Wednesday, September 16, 2020

AICPA hosts top SEC accounting officials for discussion on recent developments

By Amanda Maine, J.D.

Speaking at the AICPA’s 2020 National Conference on Banks & Savings Institutions, SEC Chief Accountant Sagar Teotia and Deputy Chief Accountant John Vanosdall discussed recent trends and initiatives in the SEC’s Office of the Chief Accountant (OCA). While the COVID-19 pandemic continues to impact registrants, OCA has also fielded questions about new accounting standards on revenue recognition, leases, and credit losses. Teotia and Vanosdall encouraged the use of the OCA’s consultation process to obtain advice from OCA’s accounting group on accounting and financial reporting matters.

Focus on international issues and audit committees. Teotia emphasized the cooperative nature of international discussions on accounting matters, stating that regulators in other jurisdictions learn from each other as a result of having different experiences. He highlighted the work of IOSCO’s Monitoring Group, of which he is co-chair, on audit quality. He drew particular attention to the Monitoring Group’s recent recommendations to strengthen the international audit and ethics standard-setting system, which he believes will help improve audit quality.

Engagement with audit committees has also been a focus of both OCA and the PCAOB, Teotia said. He pointed out that at the end of 2019, the Commission had released a statement on the role of audit committees in financial reporting that provided observations and reminders on a number of potential areas of focus for audit committees. According to Teotia, the staff has heard "terrific feedback" on the statement, and the Commission will continue to spend time on the subject. Teotia also drew attention to the PCAOB’s proactive engagement with audit committee chairs.
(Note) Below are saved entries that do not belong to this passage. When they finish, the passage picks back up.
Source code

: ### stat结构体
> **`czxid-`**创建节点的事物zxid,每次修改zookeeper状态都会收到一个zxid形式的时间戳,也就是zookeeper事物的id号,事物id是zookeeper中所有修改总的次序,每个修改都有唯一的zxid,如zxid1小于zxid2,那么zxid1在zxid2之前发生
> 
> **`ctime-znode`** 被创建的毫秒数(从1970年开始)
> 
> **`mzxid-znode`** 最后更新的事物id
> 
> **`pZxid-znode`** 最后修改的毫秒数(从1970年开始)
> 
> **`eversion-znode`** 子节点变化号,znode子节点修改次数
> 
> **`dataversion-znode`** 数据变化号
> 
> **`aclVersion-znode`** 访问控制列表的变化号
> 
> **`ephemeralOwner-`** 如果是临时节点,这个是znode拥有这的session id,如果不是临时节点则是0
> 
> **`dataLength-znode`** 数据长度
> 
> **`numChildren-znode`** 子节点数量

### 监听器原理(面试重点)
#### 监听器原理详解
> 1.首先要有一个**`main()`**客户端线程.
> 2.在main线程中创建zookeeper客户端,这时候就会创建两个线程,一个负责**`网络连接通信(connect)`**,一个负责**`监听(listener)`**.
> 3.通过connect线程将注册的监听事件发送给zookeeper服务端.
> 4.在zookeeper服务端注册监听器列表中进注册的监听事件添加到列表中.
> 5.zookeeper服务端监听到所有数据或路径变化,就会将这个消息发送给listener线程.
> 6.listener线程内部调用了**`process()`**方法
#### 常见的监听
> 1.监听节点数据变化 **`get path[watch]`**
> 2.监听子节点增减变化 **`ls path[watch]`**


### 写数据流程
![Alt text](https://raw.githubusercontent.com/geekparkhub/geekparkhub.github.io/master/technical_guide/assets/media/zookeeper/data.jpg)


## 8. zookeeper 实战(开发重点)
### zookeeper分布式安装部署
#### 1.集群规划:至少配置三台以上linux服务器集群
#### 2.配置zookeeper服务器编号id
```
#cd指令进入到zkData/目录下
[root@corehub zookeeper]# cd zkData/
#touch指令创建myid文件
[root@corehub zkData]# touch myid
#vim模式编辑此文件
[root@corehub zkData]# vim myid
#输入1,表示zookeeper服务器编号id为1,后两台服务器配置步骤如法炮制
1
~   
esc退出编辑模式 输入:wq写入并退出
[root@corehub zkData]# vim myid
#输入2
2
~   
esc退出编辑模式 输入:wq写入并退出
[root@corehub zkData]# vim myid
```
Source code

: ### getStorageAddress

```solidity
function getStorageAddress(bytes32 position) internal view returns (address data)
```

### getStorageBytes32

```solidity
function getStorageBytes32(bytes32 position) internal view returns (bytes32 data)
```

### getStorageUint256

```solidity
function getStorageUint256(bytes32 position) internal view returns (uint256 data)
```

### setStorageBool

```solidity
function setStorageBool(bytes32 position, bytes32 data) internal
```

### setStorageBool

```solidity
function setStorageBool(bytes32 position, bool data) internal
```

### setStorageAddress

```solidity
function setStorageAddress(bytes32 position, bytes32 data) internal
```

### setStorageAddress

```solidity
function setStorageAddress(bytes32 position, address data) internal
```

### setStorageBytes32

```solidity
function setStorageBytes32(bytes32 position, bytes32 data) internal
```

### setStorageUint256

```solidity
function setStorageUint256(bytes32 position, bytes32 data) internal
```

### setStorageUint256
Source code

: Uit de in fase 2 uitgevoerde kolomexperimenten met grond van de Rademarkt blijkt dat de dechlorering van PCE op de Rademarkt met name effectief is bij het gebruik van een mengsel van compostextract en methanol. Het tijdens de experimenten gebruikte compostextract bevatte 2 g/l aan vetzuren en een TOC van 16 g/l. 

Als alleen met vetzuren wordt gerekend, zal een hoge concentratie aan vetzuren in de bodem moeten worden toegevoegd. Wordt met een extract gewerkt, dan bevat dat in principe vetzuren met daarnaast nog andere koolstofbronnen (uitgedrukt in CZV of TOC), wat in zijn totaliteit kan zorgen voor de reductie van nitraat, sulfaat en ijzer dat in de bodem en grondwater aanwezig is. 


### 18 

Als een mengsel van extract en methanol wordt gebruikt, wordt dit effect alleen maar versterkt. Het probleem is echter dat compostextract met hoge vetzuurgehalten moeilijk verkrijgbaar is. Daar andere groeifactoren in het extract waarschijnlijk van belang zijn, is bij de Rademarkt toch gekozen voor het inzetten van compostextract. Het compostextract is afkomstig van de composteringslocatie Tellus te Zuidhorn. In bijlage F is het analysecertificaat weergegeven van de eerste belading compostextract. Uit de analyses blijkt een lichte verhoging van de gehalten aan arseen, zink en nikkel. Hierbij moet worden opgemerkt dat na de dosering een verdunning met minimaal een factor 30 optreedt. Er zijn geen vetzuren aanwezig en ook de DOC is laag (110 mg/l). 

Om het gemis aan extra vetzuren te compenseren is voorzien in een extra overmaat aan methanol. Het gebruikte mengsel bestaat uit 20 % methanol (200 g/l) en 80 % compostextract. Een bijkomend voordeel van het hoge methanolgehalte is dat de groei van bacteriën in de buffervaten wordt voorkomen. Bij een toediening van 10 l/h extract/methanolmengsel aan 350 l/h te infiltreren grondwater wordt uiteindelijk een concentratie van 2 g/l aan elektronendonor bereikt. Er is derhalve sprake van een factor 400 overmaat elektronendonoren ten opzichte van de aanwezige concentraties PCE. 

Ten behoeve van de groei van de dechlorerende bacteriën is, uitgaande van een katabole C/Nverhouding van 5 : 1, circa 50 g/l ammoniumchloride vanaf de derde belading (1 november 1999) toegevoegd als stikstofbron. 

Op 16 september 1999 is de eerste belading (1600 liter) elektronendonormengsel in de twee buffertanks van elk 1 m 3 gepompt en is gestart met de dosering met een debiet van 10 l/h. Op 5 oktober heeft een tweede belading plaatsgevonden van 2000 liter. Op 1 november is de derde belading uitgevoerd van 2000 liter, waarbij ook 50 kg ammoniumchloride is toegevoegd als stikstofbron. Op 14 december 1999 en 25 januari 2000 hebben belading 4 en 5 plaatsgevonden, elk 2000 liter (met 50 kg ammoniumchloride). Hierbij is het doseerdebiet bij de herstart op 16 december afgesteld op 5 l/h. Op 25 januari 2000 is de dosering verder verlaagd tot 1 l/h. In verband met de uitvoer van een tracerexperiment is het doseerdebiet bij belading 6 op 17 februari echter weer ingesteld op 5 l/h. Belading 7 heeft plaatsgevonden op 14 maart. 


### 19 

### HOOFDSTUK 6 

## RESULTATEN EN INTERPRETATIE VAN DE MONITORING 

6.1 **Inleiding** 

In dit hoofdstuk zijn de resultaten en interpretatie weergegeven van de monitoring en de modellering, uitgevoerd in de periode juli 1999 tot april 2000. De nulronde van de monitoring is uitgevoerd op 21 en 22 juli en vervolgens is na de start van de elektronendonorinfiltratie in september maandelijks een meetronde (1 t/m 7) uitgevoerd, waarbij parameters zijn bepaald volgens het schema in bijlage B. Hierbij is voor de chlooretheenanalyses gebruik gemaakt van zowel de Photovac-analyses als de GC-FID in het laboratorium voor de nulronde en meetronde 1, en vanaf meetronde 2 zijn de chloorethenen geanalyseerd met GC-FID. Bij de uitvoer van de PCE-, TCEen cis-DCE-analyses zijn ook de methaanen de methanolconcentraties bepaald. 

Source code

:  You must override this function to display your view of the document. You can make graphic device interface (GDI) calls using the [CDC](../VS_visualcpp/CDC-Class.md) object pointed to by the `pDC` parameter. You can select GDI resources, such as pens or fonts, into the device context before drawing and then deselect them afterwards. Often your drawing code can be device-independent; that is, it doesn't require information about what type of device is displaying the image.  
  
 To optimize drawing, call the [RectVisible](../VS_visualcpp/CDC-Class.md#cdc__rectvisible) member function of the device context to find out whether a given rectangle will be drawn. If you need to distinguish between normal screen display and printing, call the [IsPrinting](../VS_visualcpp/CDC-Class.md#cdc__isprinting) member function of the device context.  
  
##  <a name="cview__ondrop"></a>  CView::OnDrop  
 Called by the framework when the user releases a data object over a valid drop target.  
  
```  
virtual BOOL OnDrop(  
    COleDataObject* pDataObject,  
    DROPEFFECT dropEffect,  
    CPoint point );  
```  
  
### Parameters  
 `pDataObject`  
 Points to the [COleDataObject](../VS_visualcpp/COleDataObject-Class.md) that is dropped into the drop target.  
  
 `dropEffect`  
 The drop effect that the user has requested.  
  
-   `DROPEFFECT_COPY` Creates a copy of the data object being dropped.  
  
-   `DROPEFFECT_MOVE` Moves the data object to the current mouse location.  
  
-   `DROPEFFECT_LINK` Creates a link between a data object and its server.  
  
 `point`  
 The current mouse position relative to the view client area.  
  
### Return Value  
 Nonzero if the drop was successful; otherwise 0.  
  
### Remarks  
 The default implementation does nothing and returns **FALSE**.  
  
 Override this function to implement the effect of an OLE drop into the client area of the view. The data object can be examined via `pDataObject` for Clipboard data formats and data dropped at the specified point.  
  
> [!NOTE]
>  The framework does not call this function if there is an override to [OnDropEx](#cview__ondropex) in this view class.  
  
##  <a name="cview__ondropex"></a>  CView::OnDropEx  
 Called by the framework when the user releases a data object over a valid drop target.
In 2019, the PCAOB spoke with nearly 400 audit committee chairs, and more recently, PCAOB staff held conversations with audit committee chairs on the impact of COVID-19 on audits.

Consultation process. Vanosdall described OCA’s consultation process and offered tips for OCA consultations. The staff views the consultation process as an important way to engage with stakeholders, he said. In addition to helping reduce uncertainty for a particular registrant, the process can also provide guidance to the marketplace. Vanosdall emphasized that OCA’s accounting group, which he leads, has a longstanding practice of accepting well-reasoned judgments made by accountants in financial reporting statements.

Vanosdall outlined specific information that the staff considers helpful during the consultation process. Accountants and attorneys representing registrants should provide an overview of the company’s business, including financial information such as assets, stakeholder equity, and revenue. They should also be up front about any timing considerations that should be taken into account, such as pending offerings or other transactions or recurring filing deadlines. It is important to give very detailed information on the specific facts and circumstances that gave rise to contacting OCA staff for consultation, he said.

The staff also needs to hear about the business purpose of the transaction at issue and the specific accounting issues raised by it, Vanosdall remarked. Companies should be prepared to discuss alternative views that were considered and why those views were eventually rejected. In addition, the staff wants to know if there have been prior SEC staff consultations in the area of the submission, as well as the views of the auditor and the audit committee, Vanosdall advised. He added that all relevant documents should be submitted before the consultation, such as organizational charts, press releases, and board minutes.

Recurring themes of 2020. Teotia asked Vanosdall about the recurring themes OCA has encountered so far this year. Vanosdall said that challenges related to the COVID-19 pandemic have been a major area of focus. According to Vanosdall, OCA has been actively working with FASB regarding its response to COVID. OCA has also been working with the Treasury Department and banking regulators regarding the accounting implications of federal coronavirus-related financial aid. The office has spent extensive time on outreach to stakeholders—including preparers, auditors, and industry groups—on accounting and financial reporting issues they are facing.

While OCA’s workload shifted to its COVID response in from mid-March to mid-May, it has now shifted in the other direction, according to Vanosdall. The staff continues to see a heavy stream of consultation activity, especially regarding new accounting standards on revenue, leases and credit losses (CECL). OCA has also engaged in consultations on income taxes, contingencies, and questions related to derivatives and hedging. In addition, OCA is involved with both the Commission and FASB to provide input on ongoing rulemaking projects, Vanosdall said.

Revenue continues to be the number one area of consultation, Vanosdall remarked. The staff has also received many questions about the new leasing standard, including the impact of COVID-19 on implementing the standard. While CECL is currently in the transition stage, OCA staff has answered a number of questions about it and will continue to do so, he added.